**AS SUAS TAREFAS:**
a) Indique se cada uma das afirmações seguintes está de acordo com o relato sobre Bachile, respondendo sim ou não e citando as palavras do relato que o comprovam: (i) o Quartel de Bachile dispunha de valas e abrigos; (ii) o Alferes Barrote perdeu a consciência após o acidente no campo de minas; (iii) depois do acidente, o pelotão passou a ser comandado pelos furriéis até ao fim da comissão.
b) Reproduza, sem qualquer alteração, as linhas fornecidas desde a primeira até à linha que contém "З 12 по 24 серпня 2018 р, Сливка Наталія", ambas incluídas.

**TEXTO PARA LEITURA:**
>>

O ambiente entre os militares era bom, tal como o que havia deixado em S. Domingos. Nos tempos livres, o que eu mais gostava de fazer era jogar à bola e depressa me integrei numa equipa de futebol, de maioria africana. Disputámos o torneio de futebol entre companhias militares pertencentes à CAOP 1, entre 1972/1973.
A Guerra aqui era outra, apesar de termos o IN próximo, na mata da Caboiana, o que é certo é que não sentiamos a sua "pressão" como em S. Domingos.
Sempre estranhei a inexistência de valas e abrigos no Quartel de Bachile, mas ninguém me soube explicar a razão de tão pouca protecção.
Enquanto lá estive, só me lembro de um forte ataque ao quartel, à hora do jantar, em que grande parte da companhia estava no refeitório. Não havendo valas nem abrigos, abrigámo-nos atrás de bidons e de paredes.
Encontrei em Bachile alguns amigos algarvios, em especial os meus conterrâneos Fur. Mil. José Romão, Fur. Mil. Ricardo Pereira, e o Alferes João Barrote.
Além de patrulhamentos diários e emboscadas, na mata dos Madeiros e da Caboiana, participei em inúmeras operações com tropas especiais, entre as quais os Comandos Africanos do grupo do Marcelino da Mata, que era um excelente militar.
Atravessámos situações dramáticas de guerra com o PAIGC e com as forças da natureza, temporais medonhos onde camaradas foram calcinados por raios.
Num patrulhamento do meu Pelotão, comandado pelo Alferes Barrote, que era um grande amigo e excelente militar, entrámos num campo de minas do Pelundo, tendo o referido oficial sofrido um grave acidente que lhe resultou na amputação de um pé. Sem nunca perder a consciência, o Alferes Barrote teve o "sangue frio" de nos pedir que não saíssemos das posições que ocupavamos até chegarem os militares do Pelundo que conheciam a sinalização daquele campo minado, e transmitia-nos força e coragem desvalorizando os seus ferimentos e o seu sofrimento.
Tal como aconteceu em S. Domingos, o Alferes não foi substituido, e o pelotão ficou a ser comandado pelos furriéis até ao fim da comissão.

<<

Entradas guardadas

>>

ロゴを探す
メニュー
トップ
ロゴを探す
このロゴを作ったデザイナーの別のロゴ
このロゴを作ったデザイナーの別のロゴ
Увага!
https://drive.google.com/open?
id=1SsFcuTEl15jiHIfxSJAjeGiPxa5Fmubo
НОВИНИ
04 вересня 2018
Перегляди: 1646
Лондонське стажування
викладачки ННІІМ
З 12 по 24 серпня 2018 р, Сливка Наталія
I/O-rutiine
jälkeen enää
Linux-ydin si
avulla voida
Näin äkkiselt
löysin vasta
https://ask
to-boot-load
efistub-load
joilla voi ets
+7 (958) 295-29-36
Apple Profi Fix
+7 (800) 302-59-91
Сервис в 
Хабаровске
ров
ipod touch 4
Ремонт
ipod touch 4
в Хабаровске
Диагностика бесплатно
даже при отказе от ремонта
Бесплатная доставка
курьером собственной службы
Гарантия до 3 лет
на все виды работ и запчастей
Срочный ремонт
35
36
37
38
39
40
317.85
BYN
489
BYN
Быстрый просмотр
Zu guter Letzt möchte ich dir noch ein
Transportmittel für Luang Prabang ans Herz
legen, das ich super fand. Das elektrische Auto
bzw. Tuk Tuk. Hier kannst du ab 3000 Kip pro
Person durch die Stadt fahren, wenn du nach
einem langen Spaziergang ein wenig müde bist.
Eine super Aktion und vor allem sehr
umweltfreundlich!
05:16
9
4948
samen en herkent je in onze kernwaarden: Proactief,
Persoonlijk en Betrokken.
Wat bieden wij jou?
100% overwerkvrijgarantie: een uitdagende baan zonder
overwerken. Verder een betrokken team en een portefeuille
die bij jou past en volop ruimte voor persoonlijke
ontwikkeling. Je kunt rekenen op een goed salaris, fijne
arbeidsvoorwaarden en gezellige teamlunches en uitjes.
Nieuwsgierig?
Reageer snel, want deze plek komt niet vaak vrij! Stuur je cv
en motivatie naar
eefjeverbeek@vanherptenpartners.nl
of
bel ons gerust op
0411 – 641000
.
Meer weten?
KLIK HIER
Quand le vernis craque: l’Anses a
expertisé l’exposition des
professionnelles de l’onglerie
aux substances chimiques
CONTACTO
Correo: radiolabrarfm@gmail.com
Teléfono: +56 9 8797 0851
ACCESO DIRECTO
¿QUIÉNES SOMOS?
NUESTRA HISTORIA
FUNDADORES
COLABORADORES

<<

**RESPOSTAS PROPOSTAS:**
a)
(i) Não: "Sempre estranhei a inexistência de valas e abrigos no Quartel de Bachile".
(ii) Não: "Sem nunca perder a consciência".
(iii) Sim: "o pelotão ficou a ser comandado pelos furriéis até ao fim da comissão".

b)
ロゴを探す
メニュー
トップ
ロゴを探す
このロゴを作ったデザイナーの別のロゴ
このロゴを作ったデザイナーの別のロゴ
Увага!
https://drive.google.com/open?
id=1SsFcuTEl15jiHIfxSJAjeGiPxa5Fmubo
НОВИНИ
04 вересня 2018
Перегляди: 1646
Лондонське стажування
викладачки ННІІМ
З 12 по 24 серпня 2018 р, Сливка Наталія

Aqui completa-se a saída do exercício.